* [Records for the task]:
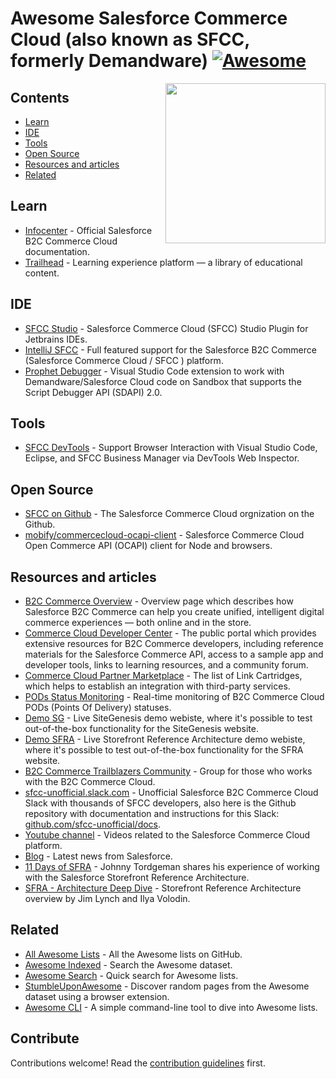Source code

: # Awesome Salesforce Commerce Cloud (also known as SFCC, formerly Demandware) [![Awesome](https://awesome.re/badge.svg)](https://awesome.re)

<img src="https://raw.githubusercontent.com/uzumaxy/awesome-sfcc/master/assets/sfcc-logo.jpg" align="right" width="256" height="256">

## Contents
- [Learn](#learn)
- [IDE](#ide)
- [Tools](#tools)
- [Open Source](#open-source)
- [Resources and articles](#resources-and-articles)
- [Related](#related)


## Learn
- [Infocenter](https://documentation.b2c.commercecloud.salesforce.com/DOC1/index.jsp) - Official Salesforce B2C Commerce Cloud documentation.
- [Trailhead](https://trailhead.salesforce.com/en/search?keywords=B2C%20Commerce) - Learning experience platform — a library of educational content.

## IDE
- [SFCC Studio](https://github.com/nek4life/sfcc-studio) - Salesforce Commerce Cloud (SFCC) Studio Plugin for Jetbrains IDEs.
- [IntelliJ SFCC](https://plugins.jetbrains.com/plugin/13668-salesforce-b2c-commerce-sfcc-) - Full featured support for the Salesforce B2C Commerce (Salesforce Commerce Cloud / SFCC ) platform.
- [Prophet Debugger](https://github.com/SqrTT/prophet) - Visual Studio Code extension to work with Demandware/Salesforce Cloud code on Sandbox that supports the Script Debugger API (SDAPI) 2.0.

## Tools
- [SFCC DevTools](https://github.com/redvanworkshop/sfcc-devtools) - Support Browser Interaction with Visual Studio Code, Eclipse, and SFCC Business Manager via DevTools Web Inspector.

## Open Source
- [SFCC on Github](https://github.com/SalesforceCommerceCloud/) - The Salesforce Commerce Cloud orgnization on the Github.
- [mobify/commercecloud-ocapi-client](https://github.com/mobify/commercecloud-ocapi-client) - Salesforce Commerce Cloud Open Commerce API (OCAPI) client for Node and browsers.

## Resources and articles
- [B2C Commerce Overview](https://www.salesforce.com/products/commerce-cloud/ecommerce/) - Overview page which describes how Salesforce B2C Commerce can help you create unified, intelligent digital commerce experiences — both online and in the store.
- [Commerce Cloud Developer Center](https://developer.commercecloud.com/) - The public portal which provides extensive resources for B2C Commerce developers, including reference materials for the Salesforce Commerce API, access to a sample app and developer tools, links to learning resources, and a community forum.
- [Commerce Cloud Partner Marketplace](https://www.salesforce.com/products/commerce-cloud/partner-marketplace/) - The list of Link Cartridges, which helps to establish an integration with third-party services.
- [PODs Status Monitoring](https://status.salesforce.com/products/B2C_Commerce_Cloud) - Real-time monitoring of B2C Commerce Cloud PODs (Points Of Delivery) statuses.
- [Demo SG](https://production-sitegenesis-dw.demandware.net/on/demandware.store/Sites-SiteGenesis-Site) - Live SiteGenesis demo webiste, where it's possible to test out-of-the-box functionality for the SiteGenesis website.
- [Demo SFRA](https://production.sitegenesis.dw.demandware.net/s/RefArch/home?lang=en_US) - Live Storefront Reference Architecture demo webiste, where it's possible to test out-of-the-box functionality for the SFRA website.
- [B2C Commerce Trailblazers Community](https://trailblazers.salesforce.com/_ui/core/chatter/groups/GroupProfilePage?g=0F93A000000DGi3) - Group for those who works with the B2C Commerce Cloud.
- [sfcc-unofficial.slack.com](https://sfcc-unofficial.slack.com/) - Unofficial Salesforce B2C Commerce Cloud Slack with thousands of SFCC developers, also here is the Github repository with documentation and instructions for this Slack: [github.com/sfcc-unofficial/docs](https://github.com/sfcc-unofficial/docs).
- [Youtube channel](https://www.youtube.com/c/commercecloud/) - Videos related to the Salesforce Commerce Cloud platform.
- [Blog](https://www.salesforce.com/blog/category/commerce.html) - Latest news from Salesforce.
- [11 Days of SFRA](https://medium.com/perimeterx/11-days-of-salesforce-storefront-reference-architecture-sfra-day-1-what-is-sfra-adece16f3703) - Johnny Tordgeman
shares his experience of working with the Salesforce Storefront Reference Architecture.
- [SFRA - Architecture Deep Dive](https://salesforce.vidyard.com/watch/fVzzSXddHXwvcCfeRVvcoX) - Storefront Reference Architecture overview by Jim Lynch and Ilya Volodin.

## Related
- [All Awesome Lists](https://github.com/topics/awesome) - All the Awesome lists on GitHub.
- [Awesome Indexed](https://awesome-indexed.mathew-davies.co.uk) - Search the Awesome dataset.
- [Awesome Search](https://awesomelists.top) - Quick search for Awesome lists.
- [StumbleUponAwesome](https://github.com/basharovV/StumbleUponAwesome) - Discover random pages from the Awesome dataset using a browser extension.
- [Awesome CLI](https://github.com/umutphp/awesome-cli) - A simple command-line tool to dive into Awesome lists.



## Contribute
Contributions welcome! Read the [contribution guidelines](CONTRIBUTING.md) first.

* [What this task involves]:
Take each line above that holds the string "functionality" and copy it.

* [Written response]:
- [Demo SG](https://production-sitegenesis-dw.demandware.net/on/demandware.store/Sites-SiteGenesis-Site) - Live SiteGenesis demo webiste, where it's possible to test out-of-the-box functionality for the SiteGenesis website.
- [Demo SFRA](https://production.sitegenesis.dw.demandware.net/s/RefArch/home?lang=en_US) - Live Storefront Reference Architecture demo webiste, where it's possible to test out-of-the-box functionality for the SFRA website.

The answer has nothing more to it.